If you don't know the story I'll give you the highlights. Saul is the King, and David was very loyal, maybe even a friend I guess you could say. He lead the army and fought for Saul's kingdom. Until Saul grew jealous of the attention David got form everyone. David was even anointed and would become king (and I don't think Saul knew this)...more on this in a second. Saul was so envious he wanted to kill David, so he had to flee the city. David was hiding in a cave, and Saul, who was out hunting David needed a place to relieve himself. He entered this cave and David could very easily have killed him. But he didn't!! Even though he would have been next king, and even though he probably had grounds to kill him because Saul was hunting him for no good reason other than jealousy. Instead, David felt led to apologize to Saul for usurping part of his power. Even though David wasn't wrong - never did he try to take fame or glory away from Saul, he was nothing but faithful - nonetheless, David apologizes! In hopes of softening Saul's heart.
The shepherd that goes after that one lost sheep!!
When there is conflict it's easy to go with your own agenda. Even thinking it's from the Lord (he handed it to you on a silver platter, or in a cave in the case of David), but it's humbling to swallow pride and apologize for something you didn't do.
David was "a man after God's own heart." I want to be the same...but woman of course. ;)
His ways are always better than ours AND FREEING!! I will never look at conflict the same way again. It's more than just my agenda... I have to look at the bigger picture! It's not about me and my self-centered way of thinking.
Thank you, Lord, for humbling me and softening my heart!
Tuesday, October 8, 2013
After lots of reading and a little math, we went on an adventure walk. We found huge (probably some of the biggest I've ever see) ant mounds. Took a stroll through the woods. We skipped rocks and watched our dog chase after them. Found these little frogs down by the lake that were so fast we couldn't catch one. We found walking sticks and carved them just how we want them. We talked about how the Lord uses us, and how he expects us to choose him. Why it's important to be good, faithful servants. And how to seek the Lord with all your heart and all your soul.

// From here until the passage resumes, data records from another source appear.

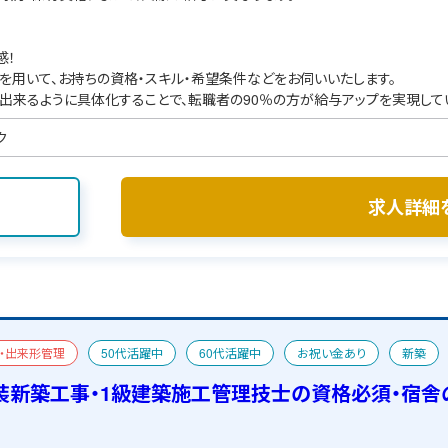
感！
を用いて、お持ちの資格・スキル・希望条件などをお伺いいたします。
出来るように具体化することで、転職者の90％の方が給与アップを実現して
ク
求人詳細
・出来形管理
50代活躍中
60代活躍中
お祝い金あり
新築
装新築工事・1級建築施工管理技士の資格必須・宿舎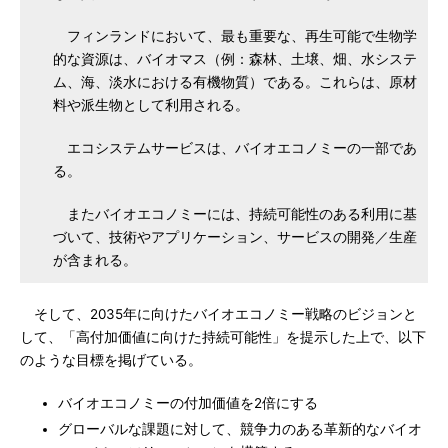
フィンランドにおいて、最も重要な、再生可能で生物学
的な資源は、バイオマス（例：森林、土壌、畑、水システ
ム、海、淡水における有機物質）である。これらは、原材
料や派生物として利用される。
エコシステムサービスは、バイオエコノミーの一部であ
る。
またバイオエコノミーには、持続可能性のある利用に基
づいて、技術やアプリケーション、サービスの開発／生産
が含まれる。
そして、2035年に向けたバイオエコノミー戦略のビジョンと
して、「高付加価値に向けた持続可能性」を提示した上で、以下
のような目標を掲げている。
バイオエコノミーの付加価値を2倍にする
グローバルな課題に対して、競争力のある革新的なバイオ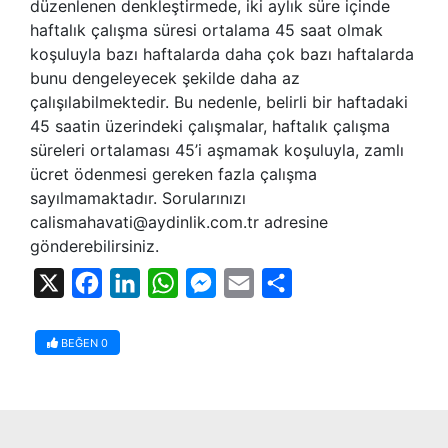
düzenlenen denkleştirmede, iki aylık süre içinde
haftalık çalışma süresi ortalama 45 saat olmak
koşuluyla bazı haftalarda daha çok bazı haftalarda
bunu dengeleyecek şekilde daha az
çalışılabilmektedir. Bu nedenle, belirli bir haftadaki
45 saatin üzerindeki çalışmalar, haftalık çalışma
süreleri ortalaması 45’i aşmamak koşuluyla, zamlı
ücret ödenmesi gereken fazla çalışma
sayılmamaktadır. Sorularınızı
calismahavati@aydinlik.com.tr adresine
gönderebilirsiniz.
X
Facebook
LinkedIn
WhatsApp
Messenger
Email
Share
BEĞEN
0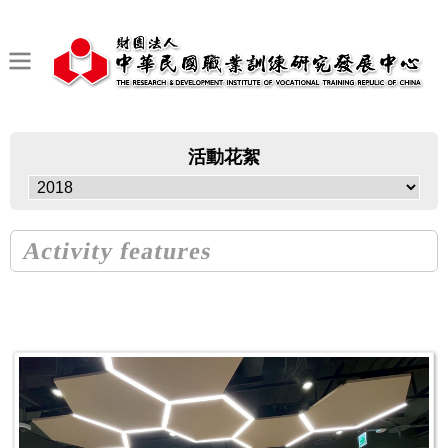
活動花絮
Activity features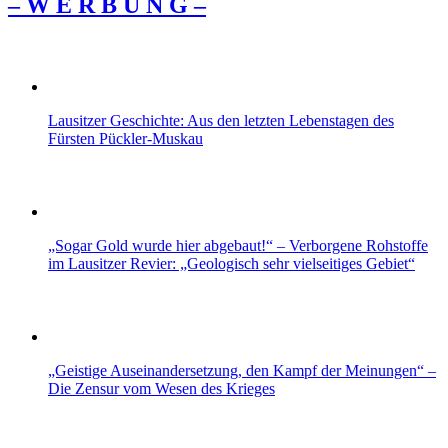
– W Ε R Β U Ν G –
Lausitzer Geschichte: Aus den letzten Lebenstagen des
Fürsten Pückler-Muskau
„Sogar Gold wurde hier abgebaut!“ – Verborgene Rohstoffe
im Lausitzer Revier: „Geologisch sehr vielseitiges Gebiet“
„Geistige Auseinandersetzung, den Kampf der Meinungen“ –
Die Zensur vom Wesen des Krieges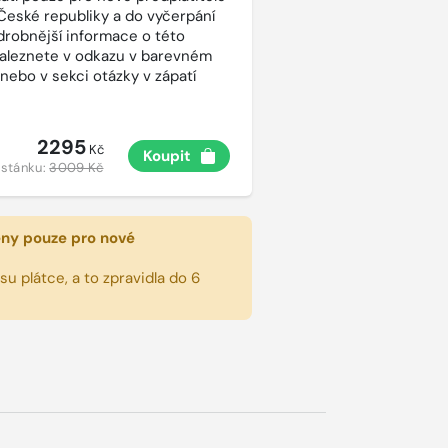
České republiky a do vyčerpání
drobnější informace o této
aleznete v odkazu v barevném
 nebo v sekci otázky v zápatí
2295
Kč
Koupit
 stánku:
3009 Kč
eny pouze pro nové
u plátce, a to zpravidla do 6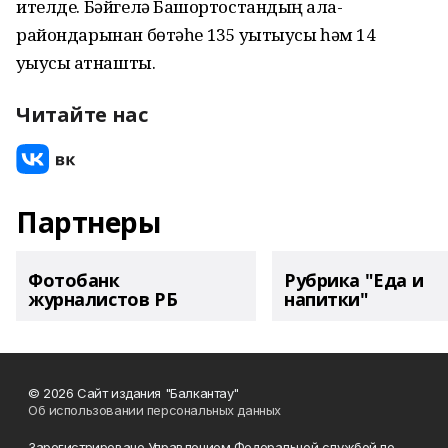
ителде. Бәйгелә Башҡортостандың ҡала-
райондарынан бөтәһе 135 уҡытыусы һәм 14
уҡыусы ҡатнашты.
Читайте нас
Партнеры
Фотобанк
Рубрика "Еда и
журналистов РБ
напитки"
© 2026 Сайт издания "Балкантау"
Об использовании персональных данных
Зарегистрировано Управлением Федеральной службой по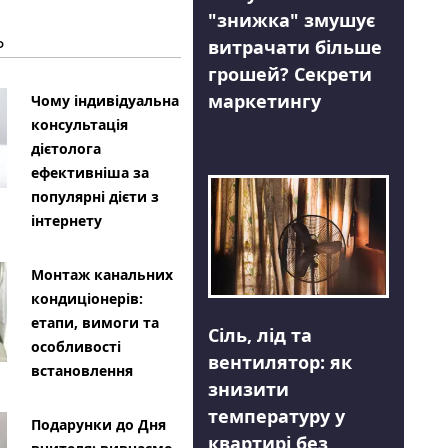
"знижка" змушує
Ь
витрачати більше
грошей? Секрети
маркетингу
Чому індивідуальна
консультація
дієтолога
ефективніша за
популярні дієти з
інтернету
Монтаж канальних
кондиціонерів:
етапи, вимоги та
Сіль, лід та
особливості
вентилятор: як
встановлення
знизити
температуру у
Подарунки до Дня
квартирі без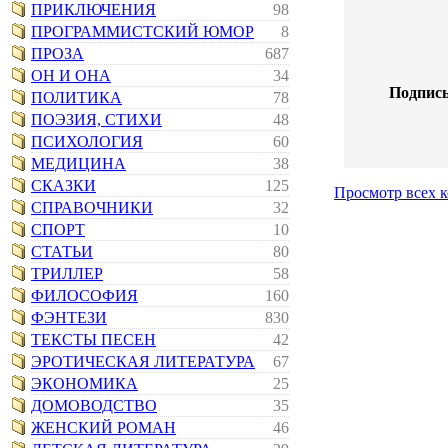
ПРИКЛЮЧЕНИЯ
98
ПРОГРАММИСТСКИЙ ЮМОР
8
ПРОЗА
687
ОН И ОНА
34
Подпись
ПОЛИТИКА
78
ПОЭЗИЯ, СТИХИ
48
ПСИХОЛОГИЯ
60
МЕДИЦИНА
38
СКАЗКИ
125
Просмотр всех 
СПРАВОЧНИКИ
32
СПОРТ
10
СТАТЬИ
80
ТРИЛЛЕР
58
ФИЛОСОФИЯ
160
ФЭНТЕЗИ
830
ТЕКСТЫ ПЕСЕН
42
ЭРОТИЧЕСКАЯ ЛИТЕРАТУРА
67
ЭКОНОМИКА
25
ДОМОВОДСТВО
35
ЖЕНСКИЙ РОМАН
46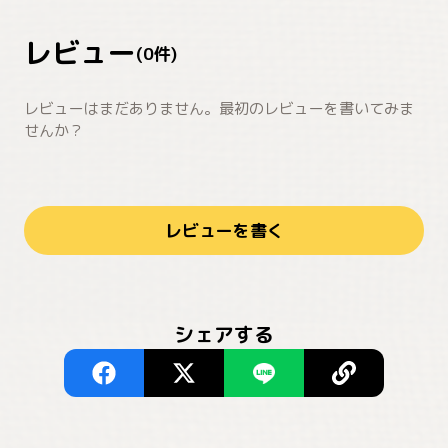
レビュー
(
0
件)
レビューはまだありません。最初のレビューを書いてみま
せんか？
レビューを書く
シェアする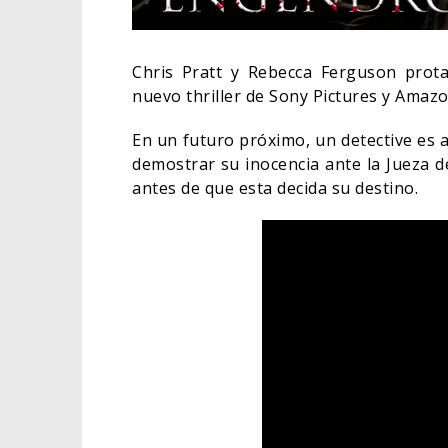
Chris Pratt y Rebecca Ferguson prot
nuevo thriller de Sony Pictures y Ama
En un futuro próximo, un detective es 
demostrar su inocencia ante la Jueza de
antes de que esta decida su destino.
¿POD
APAR
BORN
COMIC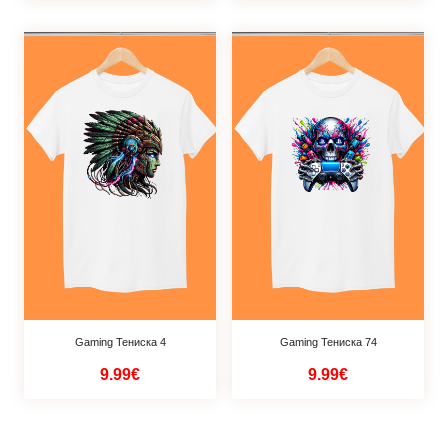
Gaming Тениска 4
Gaming Тениска 74
9.99€
9.99€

In Sunday School we talked about how you can water and water your garden, and while that is good, it's nothing like a good rain. After rain the plants shoot up and produce better than just me watering everyday. It truly is amazing how God works. So today I told the boys this, and went on to tell them why it's important for them to read the bible and study on their own. Not to depend on church and what momma teaches them. There is something supernatural when you seek the Lord all on your own!
Most of you probably know how much I despise cold weather. I'm cold even when it's 90 degrees. But when I walk in a room and see my boys cuddled up, cold and reading to each other, I can't help but think about last year. Our winter days consisted of making a fire in the fire place, snuggling up on the couch with a cup of hot chocolate in hand, and lots and lots of reading! Yeah, I'm ready for that again!
I love that we get to stay home and learn new things together!